**Prompt**
Find the string "forward" in the entries and copy each line that has it.

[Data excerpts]
══════════

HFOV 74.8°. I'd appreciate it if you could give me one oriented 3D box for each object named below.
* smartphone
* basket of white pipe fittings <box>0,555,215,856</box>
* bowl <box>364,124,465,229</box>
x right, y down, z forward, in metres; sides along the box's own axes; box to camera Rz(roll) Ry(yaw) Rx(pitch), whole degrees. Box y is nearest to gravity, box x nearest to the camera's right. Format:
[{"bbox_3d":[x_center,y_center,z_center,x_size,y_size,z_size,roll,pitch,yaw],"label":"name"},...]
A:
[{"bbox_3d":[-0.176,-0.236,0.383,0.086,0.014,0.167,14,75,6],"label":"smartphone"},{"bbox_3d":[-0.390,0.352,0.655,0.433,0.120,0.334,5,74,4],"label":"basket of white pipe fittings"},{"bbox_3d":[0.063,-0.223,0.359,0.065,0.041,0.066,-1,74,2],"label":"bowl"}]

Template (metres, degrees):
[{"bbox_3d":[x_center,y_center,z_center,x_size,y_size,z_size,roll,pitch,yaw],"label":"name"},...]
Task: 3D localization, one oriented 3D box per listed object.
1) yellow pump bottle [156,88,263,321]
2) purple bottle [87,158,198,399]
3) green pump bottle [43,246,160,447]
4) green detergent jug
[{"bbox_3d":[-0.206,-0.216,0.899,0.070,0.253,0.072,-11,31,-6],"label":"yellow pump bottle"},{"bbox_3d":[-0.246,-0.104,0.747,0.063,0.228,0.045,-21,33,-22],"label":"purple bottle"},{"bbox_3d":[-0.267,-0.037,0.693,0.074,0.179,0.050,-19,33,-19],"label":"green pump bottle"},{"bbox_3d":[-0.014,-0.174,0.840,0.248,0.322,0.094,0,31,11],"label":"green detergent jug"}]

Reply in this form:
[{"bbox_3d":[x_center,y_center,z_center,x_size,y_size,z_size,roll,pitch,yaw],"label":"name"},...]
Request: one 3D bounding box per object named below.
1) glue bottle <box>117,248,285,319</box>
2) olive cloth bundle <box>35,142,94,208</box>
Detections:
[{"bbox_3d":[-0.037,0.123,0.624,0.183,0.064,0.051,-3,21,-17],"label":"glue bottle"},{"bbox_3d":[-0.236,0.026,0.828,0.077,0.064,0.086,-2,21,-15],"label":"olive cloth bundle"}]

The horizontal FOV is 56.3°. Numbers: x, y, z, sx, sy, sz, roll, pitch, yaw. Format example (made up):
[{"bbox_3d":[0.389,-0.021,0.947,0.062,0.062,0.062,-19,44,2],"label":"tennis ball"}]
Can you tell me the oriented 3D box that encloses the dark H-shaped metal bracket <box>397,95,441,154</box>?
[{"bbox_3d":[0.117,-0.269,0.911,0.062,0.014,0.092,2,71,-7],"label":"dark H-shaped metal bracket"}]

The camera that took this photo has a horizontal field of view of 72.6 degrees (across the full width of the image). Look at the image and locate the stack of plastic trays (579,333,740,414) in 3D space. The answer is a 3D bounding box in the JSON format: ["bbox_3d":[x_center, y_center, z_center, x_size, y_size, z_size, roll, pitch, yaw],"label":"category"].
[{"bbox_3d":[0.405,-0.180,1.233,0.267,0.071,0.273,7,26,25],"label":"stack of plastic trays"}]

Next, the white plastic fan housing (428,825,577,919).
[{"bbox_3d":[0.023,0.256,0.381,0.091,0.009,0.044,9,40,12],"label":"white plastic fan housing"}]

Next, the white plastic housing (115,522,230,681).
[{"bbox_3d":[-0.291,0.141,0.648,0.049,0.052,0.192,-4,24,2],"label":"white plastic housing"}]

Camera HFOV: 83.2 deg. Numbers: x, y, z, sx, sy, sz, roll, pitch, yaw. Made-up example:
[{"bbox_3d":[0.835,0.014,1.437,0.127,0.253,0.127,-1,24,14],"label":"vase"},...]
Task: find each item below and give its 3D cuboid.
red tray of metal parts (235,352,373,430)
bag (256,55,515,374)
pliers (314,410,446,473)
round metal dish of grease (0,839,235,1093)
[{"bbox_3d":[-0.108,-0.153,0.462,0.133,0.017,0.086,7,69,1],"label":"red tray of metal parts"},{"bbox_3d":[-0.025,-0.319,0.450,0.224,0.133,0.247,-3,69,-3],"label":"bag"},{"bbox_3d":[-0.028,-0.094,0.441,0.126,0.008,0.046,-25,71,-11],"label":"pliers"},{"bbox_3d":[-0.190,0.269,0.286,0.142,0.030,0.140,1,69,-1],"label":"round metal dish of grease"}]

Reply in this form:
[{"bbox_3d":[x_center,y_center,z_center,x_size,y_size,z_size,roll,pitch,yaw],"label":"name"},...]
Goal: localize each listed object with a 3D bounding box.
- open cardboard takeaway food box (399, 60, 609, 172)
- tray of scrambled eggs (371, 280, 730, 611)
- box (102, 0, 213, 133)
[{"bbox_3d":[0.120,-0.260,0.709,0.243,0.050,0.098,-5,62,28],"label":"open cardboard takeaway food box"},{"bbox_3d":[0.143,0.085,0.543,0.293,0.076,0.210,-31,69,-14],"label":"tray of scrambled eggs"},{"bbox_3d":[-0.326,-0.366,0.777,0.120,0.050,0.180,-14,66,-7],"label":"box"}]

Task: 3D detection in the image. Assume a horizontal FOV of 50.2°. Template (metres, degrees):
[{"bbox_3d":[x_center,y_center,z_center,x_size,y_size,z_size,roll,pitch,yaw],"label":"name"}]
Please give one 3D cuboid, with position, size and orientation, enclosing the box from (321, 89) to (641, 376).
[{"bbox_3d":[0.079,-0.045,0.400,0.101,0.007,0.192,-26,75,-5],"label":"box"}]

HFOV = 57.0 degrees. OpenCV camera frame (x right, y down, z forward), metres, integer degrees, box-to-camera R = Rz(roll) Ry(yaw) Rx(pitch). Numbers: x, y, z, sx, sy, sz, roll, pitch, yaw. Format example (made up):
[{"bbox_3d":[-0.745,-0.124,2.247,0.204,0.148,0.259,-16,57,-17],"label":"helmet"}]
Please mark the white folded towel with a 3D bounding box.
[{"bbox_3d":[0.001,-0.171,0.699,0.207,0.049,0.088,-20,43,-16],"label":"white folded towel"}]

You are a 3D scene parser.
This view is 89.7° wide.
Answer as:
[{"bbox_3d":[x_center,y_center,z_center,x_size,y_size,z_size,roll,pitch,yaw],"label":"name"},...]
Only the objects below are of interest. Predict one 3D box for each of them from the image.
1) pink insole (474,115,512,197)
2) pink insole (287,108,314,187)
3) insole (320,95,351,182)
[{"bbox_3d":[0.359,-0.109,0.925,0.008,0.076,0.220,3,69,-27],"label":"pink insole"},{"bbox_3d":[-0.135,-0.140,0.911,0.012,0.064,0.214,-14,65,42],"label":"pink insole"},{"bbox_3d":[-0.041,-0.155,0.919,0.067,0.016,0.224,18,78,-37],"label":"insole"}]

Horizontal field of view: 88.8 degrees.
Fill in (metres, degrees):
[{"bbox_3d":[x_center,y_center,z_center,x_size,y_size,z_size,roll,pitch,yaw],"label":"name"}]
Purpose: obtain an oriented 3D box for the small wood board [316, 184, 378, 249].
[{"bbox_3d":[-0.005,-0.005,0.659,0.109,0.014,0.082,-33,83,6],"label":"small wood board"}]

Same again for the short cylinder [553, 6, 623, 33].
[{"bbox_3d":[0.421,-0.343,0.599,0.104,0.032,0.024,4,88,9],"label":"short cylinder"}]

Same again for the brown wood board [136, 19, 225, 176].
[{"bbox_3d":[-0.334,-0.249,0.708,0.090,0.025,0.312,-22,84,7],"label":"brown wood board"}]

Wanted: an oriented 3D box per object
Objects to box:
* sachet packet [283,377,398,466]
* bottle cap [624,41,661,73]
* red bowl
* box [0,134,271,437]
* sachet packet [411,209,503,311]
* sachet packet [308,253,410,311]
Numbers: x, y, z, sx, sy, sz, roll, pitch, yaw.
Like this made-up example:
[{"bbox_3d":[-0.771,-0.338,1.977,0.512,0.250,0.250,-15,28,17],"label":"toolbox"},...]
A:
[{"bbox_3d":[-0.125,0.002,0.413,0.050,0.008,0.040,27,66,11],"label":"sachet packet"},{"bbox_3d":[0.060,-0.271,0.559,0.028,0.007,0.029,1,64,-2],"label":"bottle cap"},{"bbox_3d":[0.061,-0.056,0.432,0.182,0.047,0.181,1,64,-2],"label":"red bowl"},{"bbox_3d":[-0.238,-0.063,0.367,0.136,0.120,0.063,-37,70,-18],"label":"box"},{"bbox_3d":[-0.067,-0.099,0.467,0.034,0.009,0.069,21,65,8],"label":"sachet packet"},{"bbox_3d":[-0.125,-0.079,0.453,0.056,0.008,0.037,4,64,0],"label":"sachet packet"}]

══════════

**Answer space**
x right, y down, z forward, in metres; sides along the box's own axes; box to camera Rz(roll) Ry(yaw) Rx(pitch), whole degrees. Box y is nearest to gravity, box x nearest to the camera's right. Format:
HFOV = 57.0 degrees. OpenCV camera frame (x right, y down, z forward), metres, integer degrees, box-to-camera R = Rz(roll) Ry(yaw) Rx(pitch). Numbers: x, y, z, sx, sy, sz, roll, pitch, yaw. Format example (made up):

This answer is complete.